EXERCISE PASSAGE:
There are some early signs that may place a child at risk for the acquisition of literacy skills. Preschool children with speech and language disorders often experience problems learning to read and write when they enter school. Other factors include physical or medical conditions (e.g., preterm birth requiring placement in a neonatal intensive care unit, chronic ear infections, fetal alcohol syndrome, cerebral palsy), developmental disorders (e.g., mental retardation, autism spectrum), poverty, home literacy environment, and family history of language or literacy disabilities.
Early Warning Signs
Signs that may indicate later reading and writing and learning problems include persistent baby talk, absence of interest in or appreciation for nursery rhymes or shared book reading, difficulty understanding simple directions, difficulty learning (or remembering) names of letters, failure to recognize or identify letters in the child’s own name.

PROBLEM REQUIREMENTS: Duplicate the full passage on early signs of literacy risk in children, word for word.

Saved entries:

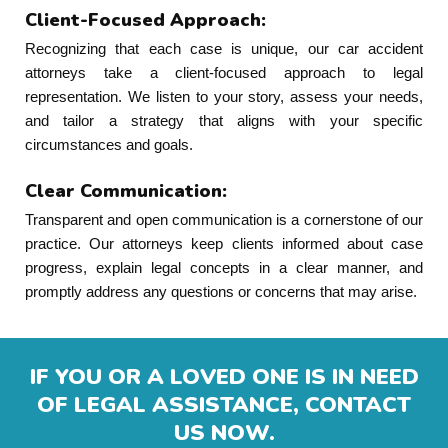
Client-Focused Approach:
Recognizing that each case is unique, our car accident
attorneys take a client-focused approach to legal
representation. We listen to your story, assess your needs,
and tailor a strategy that aligns with your specific
circumstances and goals.
Clear Communication:
Transparent and open communication is a cornerstone of our
practice. Our attorneys keep clients informed about case
progress, explain legal concepts in a clear manner, and
promptly address any questions or concerns that may arise.
IF YOU OR A LOVED ONE IS IN NEED
OF LEGAL ASSISTANCE, CONTACT
US NOW.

EXERCISE RESPONSE:
There are some early signs that may place a child at risk for the acquisition of literacy skills. Preschool children with speech and language disorders often experience problems learning to read and write when they enter school. Other factors include physical or medical conditions (e.g., preterm birth requiring placement in a neonatal intensive care unit, chronic ear infections, fetal alcohol syndrome, cerebral palsy), developmental disorders (e.g., mental retardation, autism spectrum), poverty, home literacy environment, and family history of language or literacy disabilities.
Early Warning Signs
Signs that may indicate later reading and writing and learning problems include persistent baby talk, absence of interest in or appreciation for nursery rhymes or shared book reading, difficulty understanding simple directions, difficulty learning (or remembering) names of letters, failure to recognize or identify letters in the child’s own name.